The first light touches the mesa. The Puebloan Ancestor slips from his adobe house. Heavy poles support the mud walls. Glancing around, he studies the row of identical dwellings curving softly away from his. No sound drifts from them. He’s the first villager awake.
Stretching, he wanders from his door toward a plaza. At its center, shadows mark the entrance to the pit house where his forebears lived, and where the elders now pray. He can just make out the dwelling’s low wall, and the timbers supporting its roof. Something jabs his bare feet. Starting, he spots two smooth, sandstone rocks, just visible in the faint glow that precedes sunrise. He gathers the slabs With some work, they’d fit atop each other.
He considers the idea as the day brightens. Turning toward his house, he spots a hole in the wall. He must repair that. Could he use these two stones to do it?
Hmmpf. Could he make an entire wall of rocks? Maybe he should try. Stone walls would hold up better than mud.
No one knows how the Ancestral Puebloan people of the Four Corners made the first decision to create the exquisite cliff dwellings and stone houses for which the area has become famous. But one very special place can show when, and the way they learned to do it. That spot is Mesa Verde National Park, located 9 miles east of Cortez, and just south of Highway 160. One hundred years old this year, Mesa Verde boasts archaeological sites dating from the time Ancestral Puebloans (also called Anasazi) wandered into the area as nomads, to their emergence as master builders, to the eventual abandonment of all they had created.
“There’s no other park quite like it,” says Dan Puskar, Mesa Verde Centennial coordinator. “Mesa Verde is the only national park in the United States devoted to the preservation of human culture rather than natural resources.”
Mesa Verde can tell its human story so well because an advanced culture could thrive there. Abundant game made good hunting. The mesa tops offered nurturing soil for melons, beans, and squash. Springs bubbled down the cliffs. Sandstone and shale, once the beach of an inland sea, made perfect building materials. People could settle down and prosper.
“This is a culture that had time to think about what it wanted,” says Puskar. “You don’t get the kind of cliff dwellings we see (at Mesa Verde) if all you’re trying to do is survive. You don’t get the art, pottery, petroglyphs, and pictographs.”
Arriving about 550 A.D., the first settlers dug pit houses. Each home had a square living area, with a fireplace and air deflector, a few feet below ground. A mud wall with a stone foundation extended the height of the room. Poles supported a roof. An antechamber might hold food.
Snug in their newly-permanent dwellings, Ancestral Puebloans began to farm, make baskets, pottery, and bows and arrows.
By 750 A.D., their descendants began building adobe homes above ground.

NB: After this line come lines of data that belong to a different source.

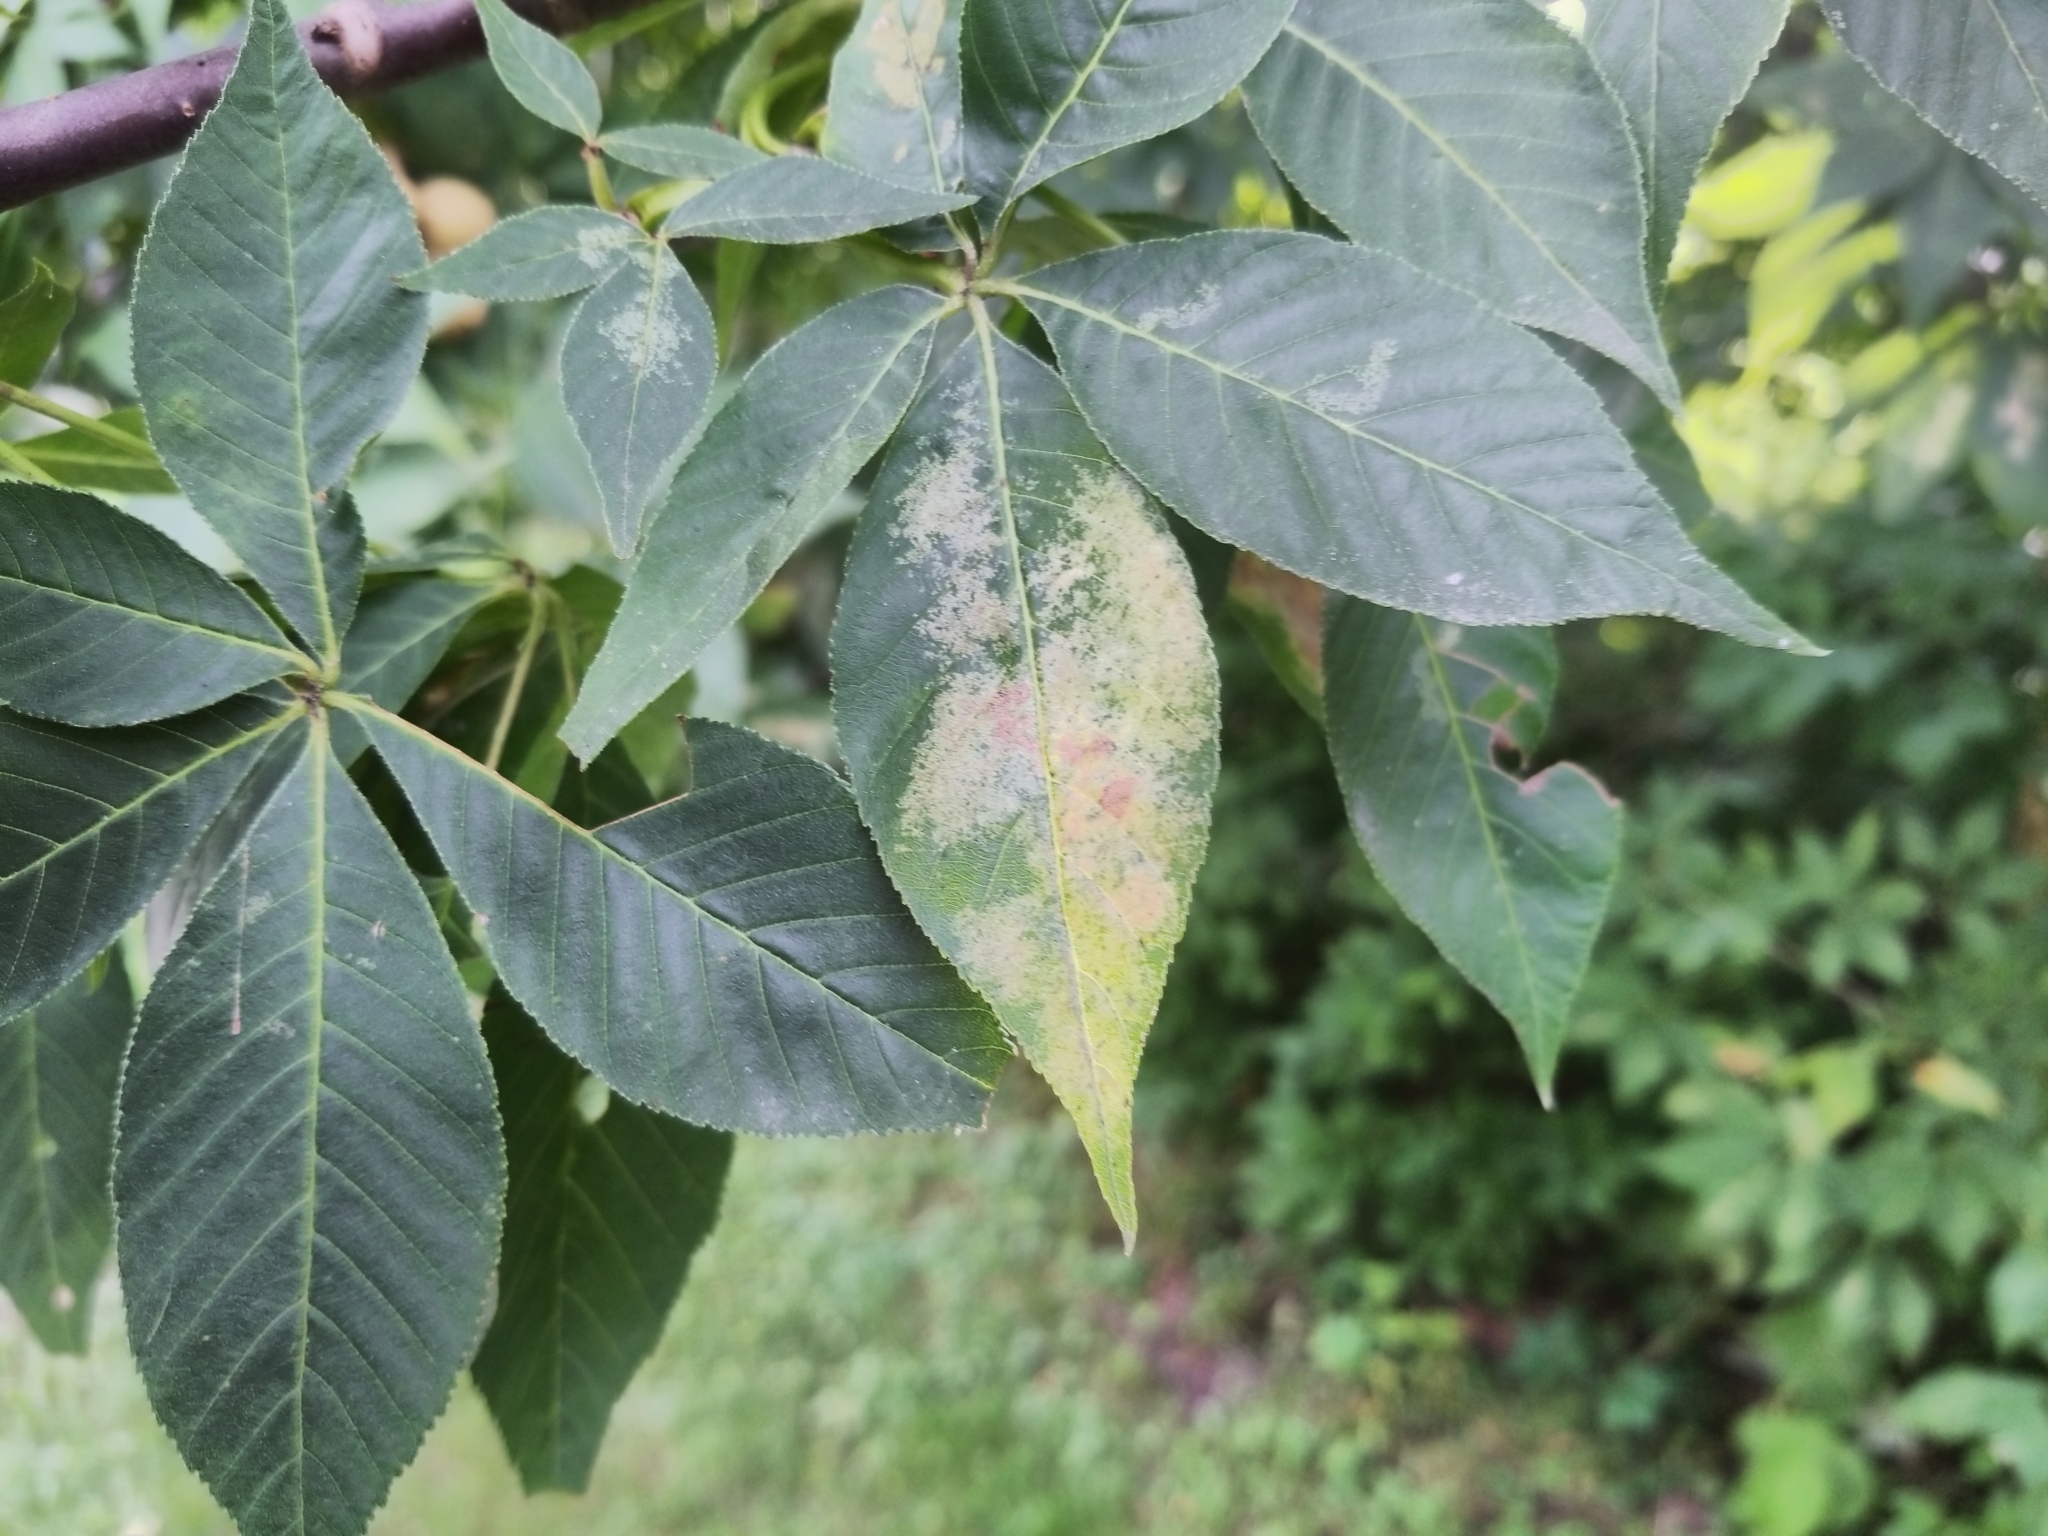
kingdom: Plantae
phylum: Tracheophyta
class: Magnoliopsida
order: Sapindales
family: Sapindaceae
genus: Aesculus
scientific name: Aesculus glabra
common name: Ohio buckeye
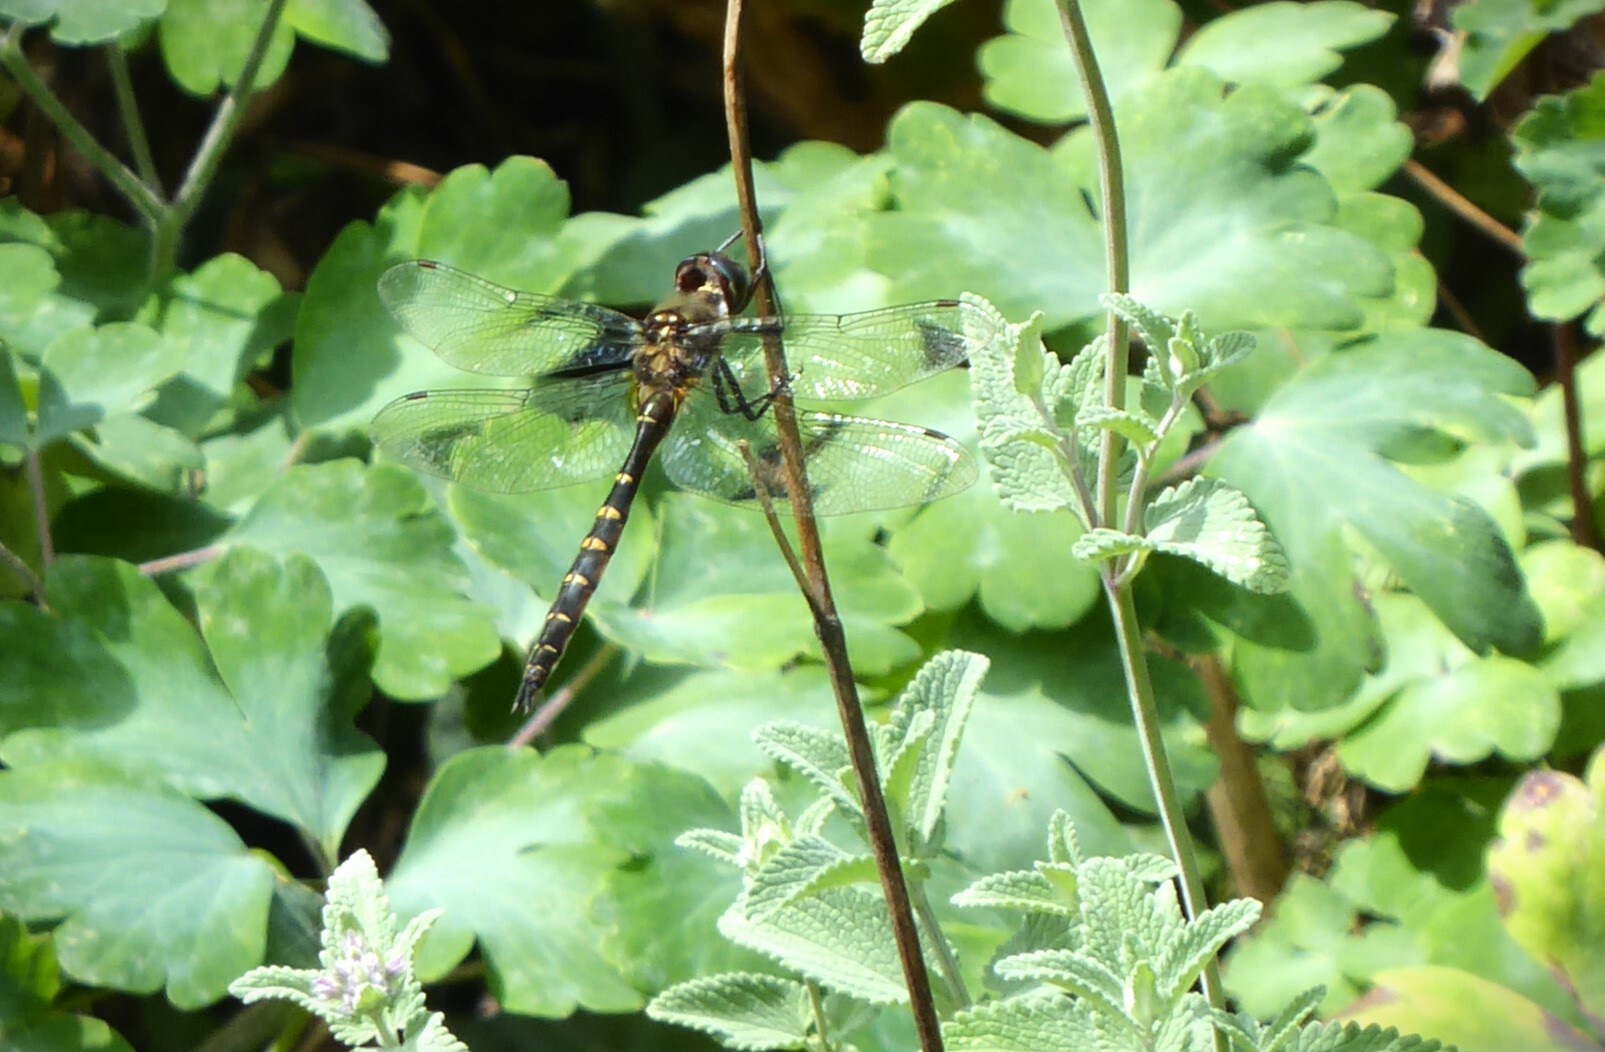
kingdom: Animalia
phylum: Arthropoda
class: Insecta
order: Odonata
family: Corduliidae
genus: Procordulia
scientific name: Procordulia smithii
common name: Ranger dragonfly
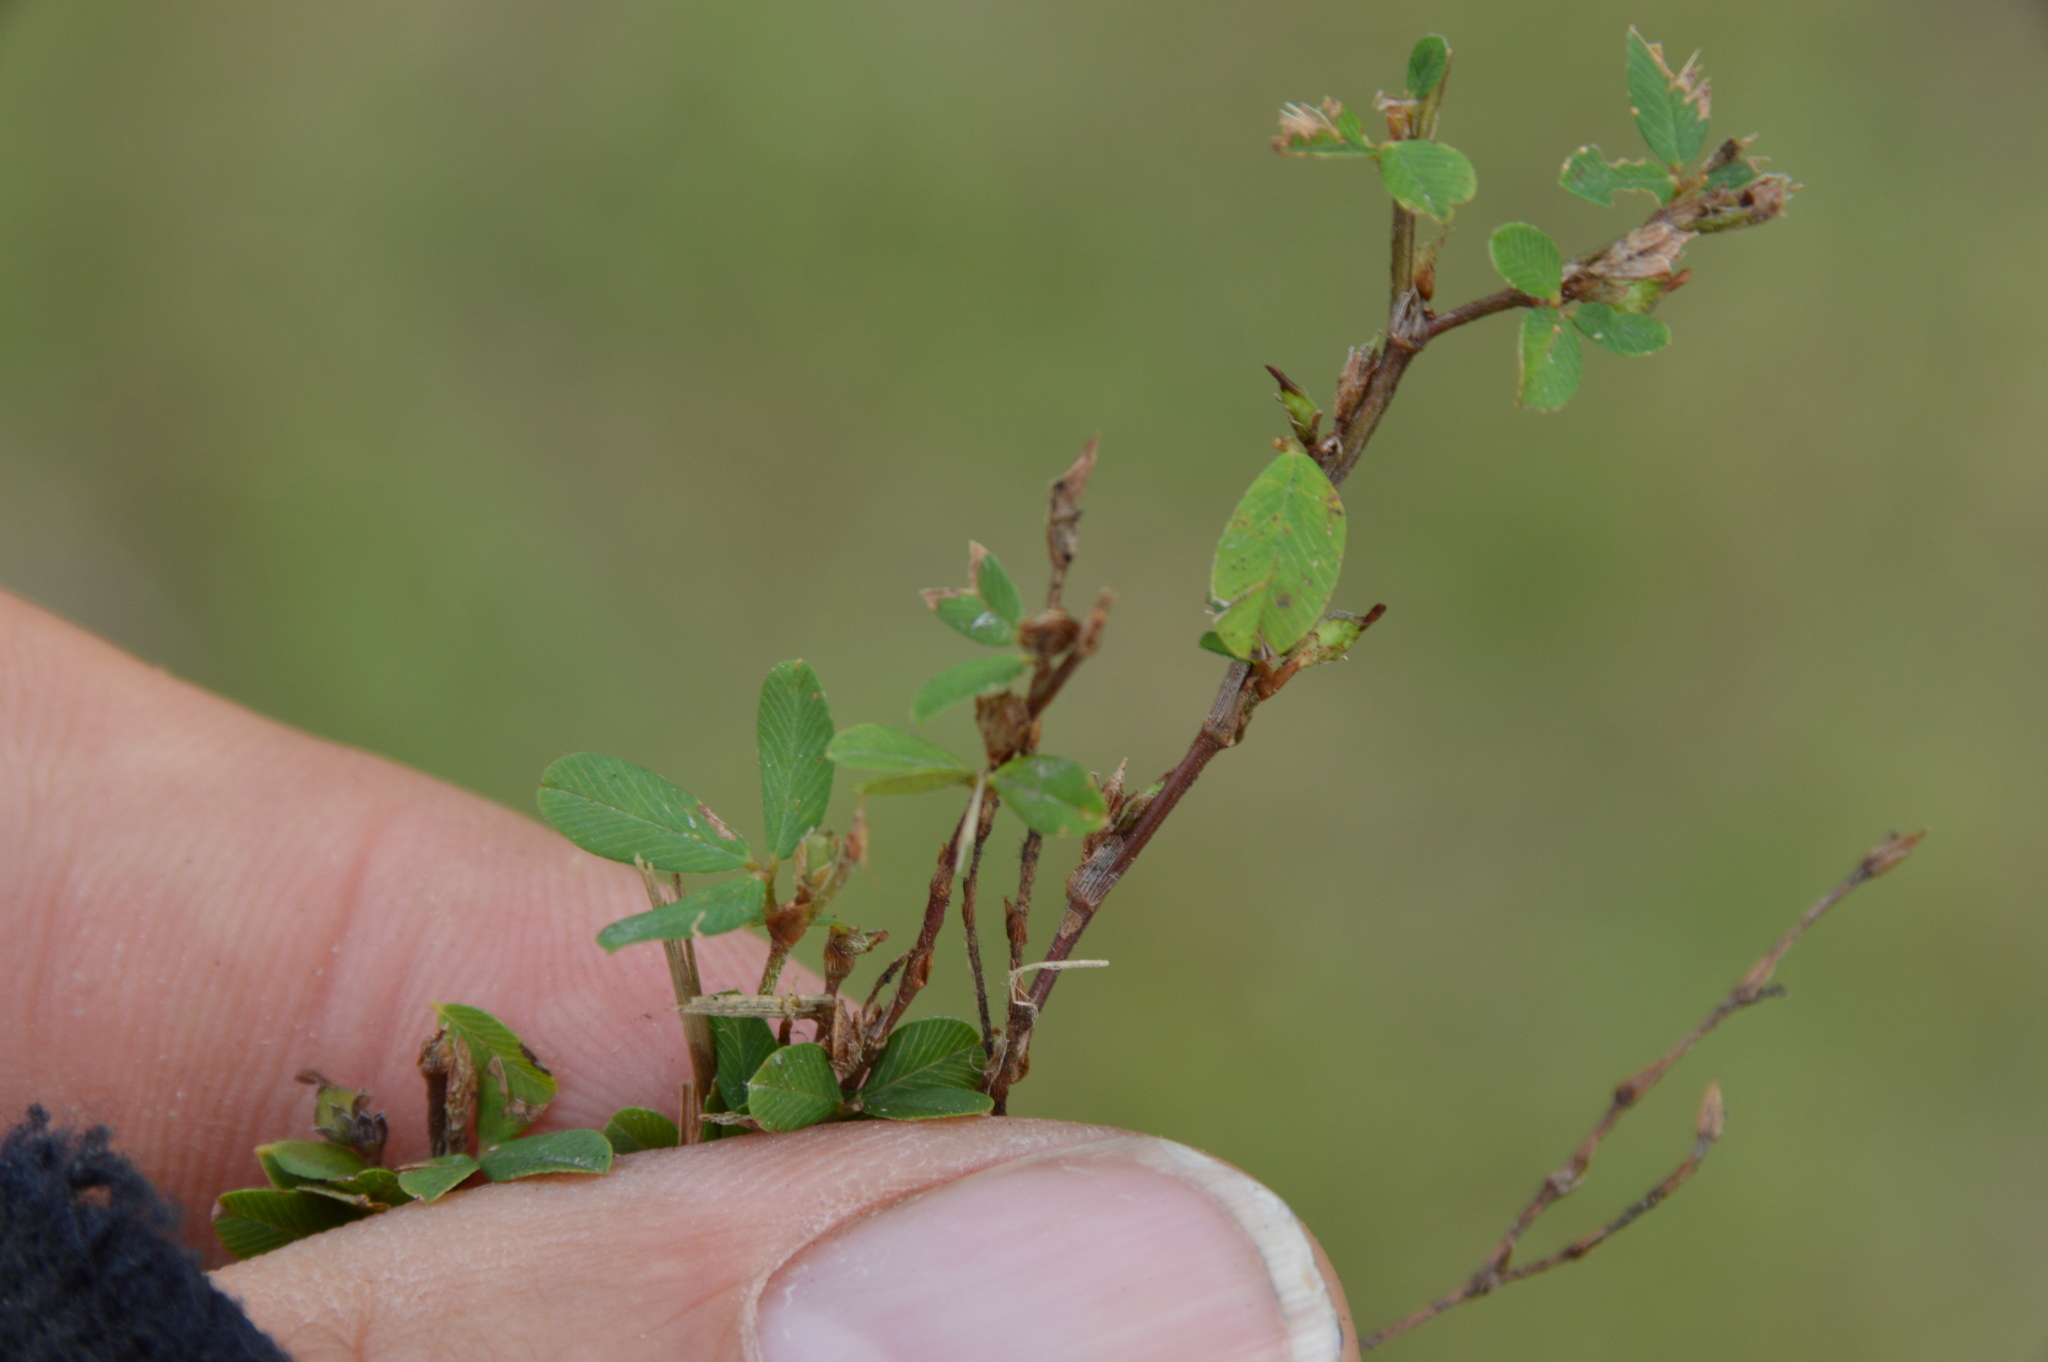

In front of these buildings, they also put pit houses, possibly as early kivas.
Sometime around 1000 A.D., stone and masonry construction appeared. Builders slowly learned how to select good stones, cut them, and mix mortar. They developed better and better tools to complete these tasks. Soon, they created walls rising three or four stories, often enclosing 50 rooms.
“It doesn’t seem to have been just one family that would be the builders for everyone,” says Puskar. “Each family learned enough skills so its members could make their own homes.”
Today, visitors to Mesa Verde National Park can see what the different families designed at ruins such as Cliff Palace, Balcony House, Long House, and Spruce Tree House. This year, the park will also offer special backcountry ranger-guided Centennial tours to places either never open, or rarely open to the public. These include the Mug House, Spring House, and Oak Tree House ruins. The tours begin June 29, the official start of the Mesa Verde National Park Centennial, and end in early fall. By reservation, rangers will escort small groups on these hikes. People wishing to come along should sign up at the Mesa Verde Centennial link on the web site www.nps.gov/meve. The cost is $20 per person.
“I’ll tell you, we’re already beginning to sell out a couple of days,” Puskar warns. “So get there as soon as you can.” He adds that the hikes will be strenuous, along ungraded trails, with a ladder or two to climb.
For those wishing a more sedate Mesa Verde Centennial walk, rangers will offer three tours per day beginning May 29. At 7:30 a.m., they’ll lead nature hikes along the Knife Edge Trail. Visitors might see deer, mountain lions, bears, and feral horses.
At 1 p.m., history buffs can gather at the Mesa Verde Museum for a tour of the park’s first buildings. At 5, rangers will take people to mesa-top villages to see how Ancestral Puebloans lived between 900 and 1100 A.D. outside of cliff dwellings.
These walks are free, with no reservations required. People with little hiking experience can enjoy them. Puskar invites everyone to visit Mesa Verde, learn about the Ancestral Pueblosns who built dwellings and developed a rich culture there, and to realize that their descendants still live in New Mexico, Utah, Arizona, and Colorado.
“The Pueblos still have stories about living at Mesa Verde,” he says. “We can use the living culture to learn about the past. That’s probably the most important reason of all to come.”